Bu başkaldırının en önemli dayanaklarından biri, kişinin bilgiye kendisinin kolayca erişebilmesi vakıasıdır. Bu da bir ikilem taşır. Evet, kişinin dilediği bilgiye erişmesi olumludur ama eriştiği bilgi acaba hakikati kavraması için yeterli midir? Erişilen bilgiyle oluşturulan fikir, doğru tutum mudur? Ki eğer “hakikati kendi eliyle elde ettiği ve başka bir şeye ihtiyaç duymadığı inancı” içinde olursa bu, onu başka tüm bilgi ve fikirlere kapalı hâle getirmez mi? Bilme kibrinin yaygınlaşması... Bu önemli bir sorun olarak karşımıza çıkmaktadır. Bilme erdemli bir eylem ama eksik bilme ve eksik bildiğini fark etmeme, kendini eksik bilgisine rağmen tam ve yetkin görme, tam manasıyla bir kibirdir. Bilme kibri, kişinin tümel bilgiye bir başkaldırısı gibi görünür. Ama bu, insanı “olduğundan daha iyi” duruma taşıyacak bir başkaldırı değildir. Bu başkaldırı, kendini yetkin görerek başka bilgi ve yorumlara daha en baştan karşı çıkma davranışına yol açar. Bu noktada dijital teknolojide gizli bir tuzak karşımıza çıkar.
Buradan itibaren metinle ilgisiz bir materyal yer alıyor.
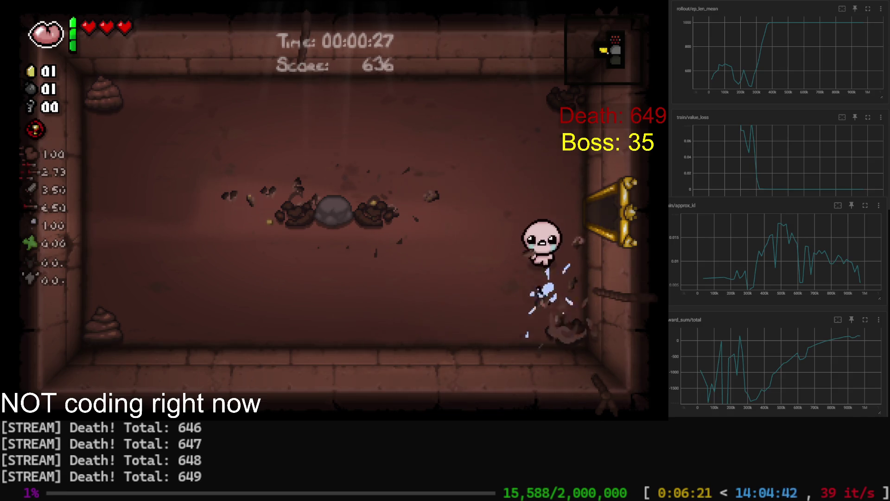
key("d")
Dijital teknoloji tüm bilgilere aracısız ve sınırsızca erişim ortamı olması bakımından, herhangi bir süzgeçten geçirmeden her türlü bilginin içselleştirilmesi sonucunu doğurmaktadır.
Sonuç
Zihinlerin sükûnet bulamayacak kadar savrulması, sayısız bilgiyi süzememesi ve bu nedenle yeterli düzeyde reel ve rasyonel analizler yapamaması, kişiyi her türlü yönlendirmeye açık hâle getirmektedir. O, özgür olduğunu zanneder ama aslında onu kuşatan dijital mağaranın telkinleri ile karar vermeye eğilimli olur.
Dijital çağ, içine aldıklarını hem bireysel hem toplumsal yanılsamaların içine atmıştır. Sanılanın aksine, aklını kullanarak kendini yöneten bireylerin sayısı gitgide azalmaktadır. Her şey kişinin elinin altındaysa, dilediği bilgiye kendisi erişiyorsa, dilediği tıklama ile dilediğini yapıyorsa bu, onda artık yetkin birey olduğu tasarımı oluşturur. O, kendini gerçek manada bir muhakemeye tabi tutamaz. Olduğundan çok fazla yetkin ve mütekâmil görür. Bu kişi temelsiz ve içi boş bir kendine güven tutumu içine girer. Bu noktada biz, hayatın içinde sınanmamış bireyselliklerden söz ediyoruz. Kişi her şeyi ret etmeyi başkaldırı ve özgürlüğün gereği olarak görüyorsa ortada bir yanılgı var demektir. Bu tavır, zihni darmadağın eden, ruhu sefalete düşüren bir iç durumdur. İyi uğruna, yani insaniliği yücelten değerler adına başkaldırmak erdemdir. Bu nedenle, başkaldırı, insani değerler adına olursa kazanımdır.
Evet, başkaldırmak gerekir. Ama dijital dünyanın egemenlerine, bu dünyayı sevk ve idare edenlere, bu dünyada insan zihnine suikast düzenleyenlere başkaldırmak lazımdır. Bunun için öncelikle dijital dünyayı doğru kavramak, dijital teknolojinin doğasını ve yapısını doğru değerlendirmek gerekir. Şayet bir sorun varsa çözüme giden yol, olup biteni asıl temelleriyle kavrayıp gerçek nedenleri bilmek ve gereğini yapmaktan geçer. Bu, akılcı olmayı, aklını kullanmayı gerektirir. Ancak kendinin ve düzeyinin farkında olan, ne yapıp ne yapamayacağını bilen bir kişi “aklını kullanır.” Bütün bunların yolu da bilinci insani değerlerle dolduran tefekkürden geçer.